En ce qui concerne la décision octroyant un délai de départ volontaire de trente jours:

- elle est illégale du fait de l'illégalité de l'obligation de quitter le territoire français ;

- elle est insuffisamment motivée ;

- elle est entachée d'un vice de procédure en méconnaissance de son droit d'être entendu dès lors qu'il a été privé de la faculté de communiquer avec l'autorité préfectorale ;

- elle méconnaît l'article L. 532-12 du code de l'entrée et du séjour des étrangers et du droit d'asile dès lors qu'elle fait obstacle à ce qu'il puisse présenter des observations sur son récit de vie devant la CNDA ;

En ce qui concerne la décision fixant le pays de destination :

- elle est illégale du fait de l'illégalité de la décision portant obligation de quitter le territoire français ;

- elle est entachée d'une erreur manifeste d'appréciation en méconnaissance de l'article 3 de la convention européenne de sauvegarde des droits de l'homme et des libertés fondamentales au regard du risque sérieux qu'il soit soumis à des peines ou traitements inhumains et dégradants en cas de retour dans son pays d'origine ;

En ce qui concerne la demande de suspension :

- il existe un risque sérieux de considérer qu'il sera soumis à des peines ou traitements inhumains ou dégradants contraires aux engagements conventionnels de la France ;

- les motifs retenus par le directeur général de l'OFPRA ne sont pas de nature à contredire sérieusement le bien-fondé de son récit ;

- il justifie d'éléments sérieux de nature à justifier, au titre de sa demande d'asile, son maintien sur le territoire français durant l'examen de son recours par la CNDA.

Par un mémoire distinct, enregistré le 11 juillet 2023, M. B demande au tribunal de transmettre au Conseil d'Etat la question de la conformité aux droits et libertés garantis par la Constitution des dispositions de l'article 20 de la loi n° 91-647 du 10 juillet 1991 et de l'article 62 du décret n° 2020-1717 du 28 décembre 2020.

Il soutient que :

- les dispositions contestées sont applicables au litige ou à la procédure ;

- elles n'ont pas déjà été déclarées conformes à la Constitution ;

- la question posée présente un caractère nouveau ou sérieux.

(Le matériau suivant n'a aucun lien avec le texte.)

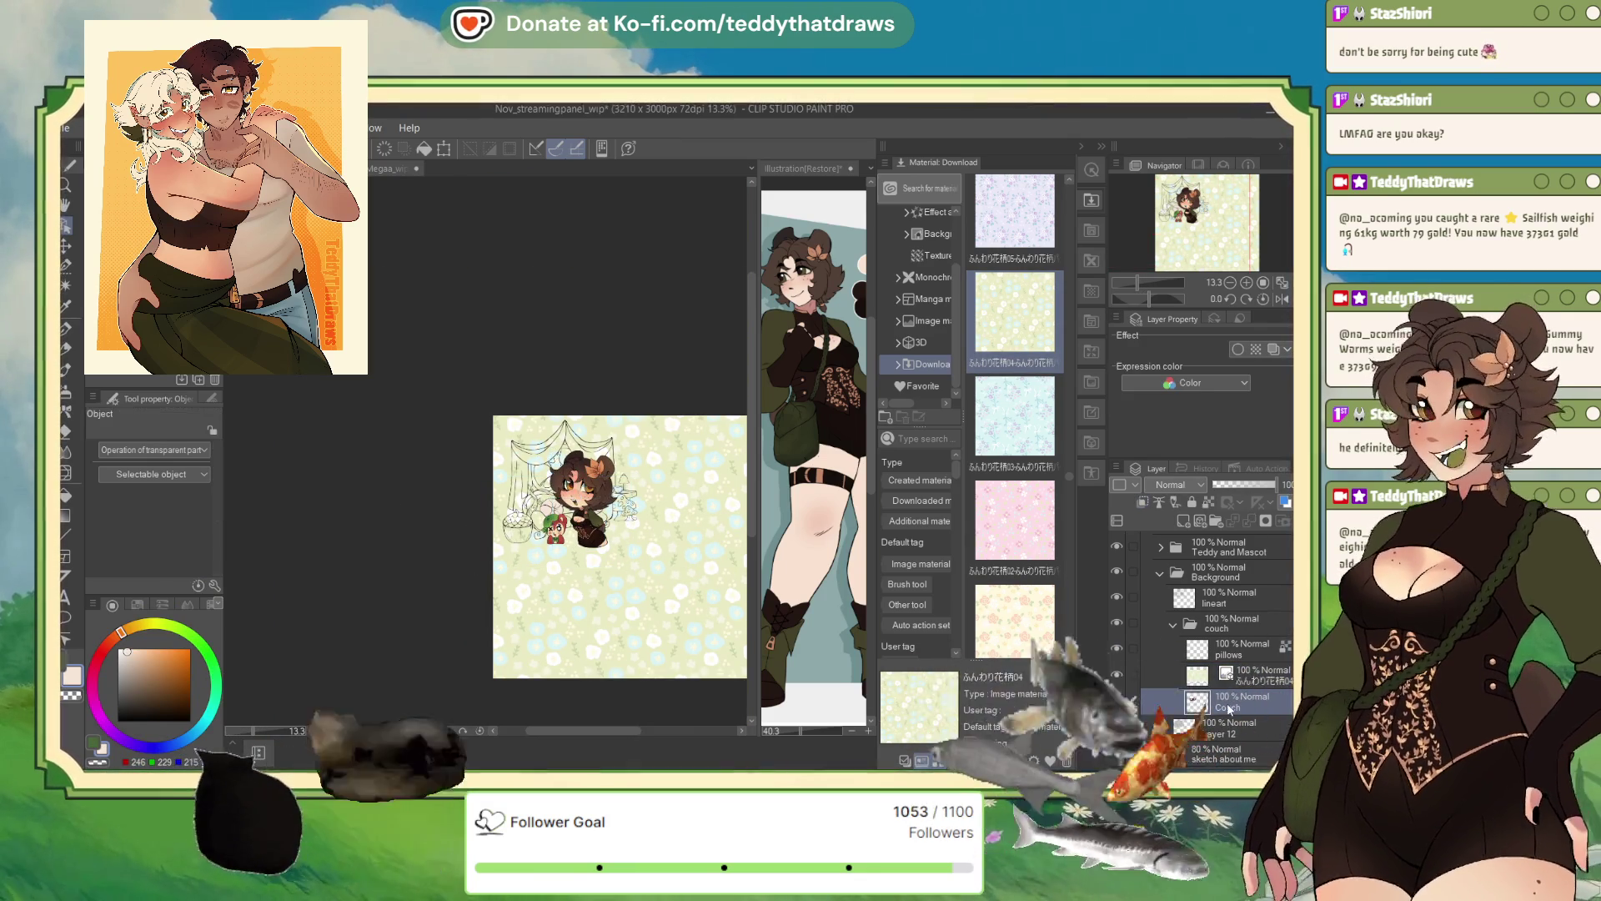
{"action": "left_click", "coordinate": [1266, 682]}
- Preview the blue floral material, then clip the yellow floral pattern to the couch layer with Ctrl+Alt+G
{"action": "scroll", "coordinate": [1037, 401], "scroll_direction": "down", "scroll_amount": 10}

Par un mémoire en défense enregistré le 12 juillet 2023, le préfet du Cantal conclut au rejet de la requête.

Il fait valoir qu'aucun des moyens de la requête n'est fondé.

M. B a déposé une demande d'aide juridictionnelle le 23 juin 2023.

Vu les autres pièces du dossier ;

Vu :

- la Constitution ;

- la convention européenne de sauvegarde des droits de l'homme et des libertés fondamentales ;

- la Charte des droits fondamentaux de l'Union européenne ;

- le code de l'entrée et du séjour des étrangers et du droit d'asile ;

- le code des relations entre le public et l'administration :

- la loi n° 91-647 du 10 juillet 1991 ;

- le décret n° 2020-1717 du 28 décembre 2020 ;

- le code de justice administrative.

Les parties ont été régulièrement averties du jour de l'audience.

L'audience publique s'est tenue le 12 juillet 2023 à 9h30, en présence de M. Morelière, greffier d'audience, à laquelle les parties n'étaient ni présentes ni représentées.

La clôture de l'instruction a été prononcée à l'issue de l'audience.

Considérant ce qui suit :

1. M. B, ressortissant géorgien, est entré sur le territoire français le 28 novembre 2022 et s'est vu refuser le statut de réfugié par une décision de l'Office français de protection des réfugiés et apatrides (OFPRA) du 2 mars 2023. Par un arrêté du 27 mars 2023, le préfet du Cantal lui a retiré son attestation de demande d'asile, l'a obligé à quitter le territoire français dans un délai de trente jours et a fixé le pays à destination duquel il pourra être renvoyé d'office. Par la présente requête, M. B demande l'annulation de cet arrêté.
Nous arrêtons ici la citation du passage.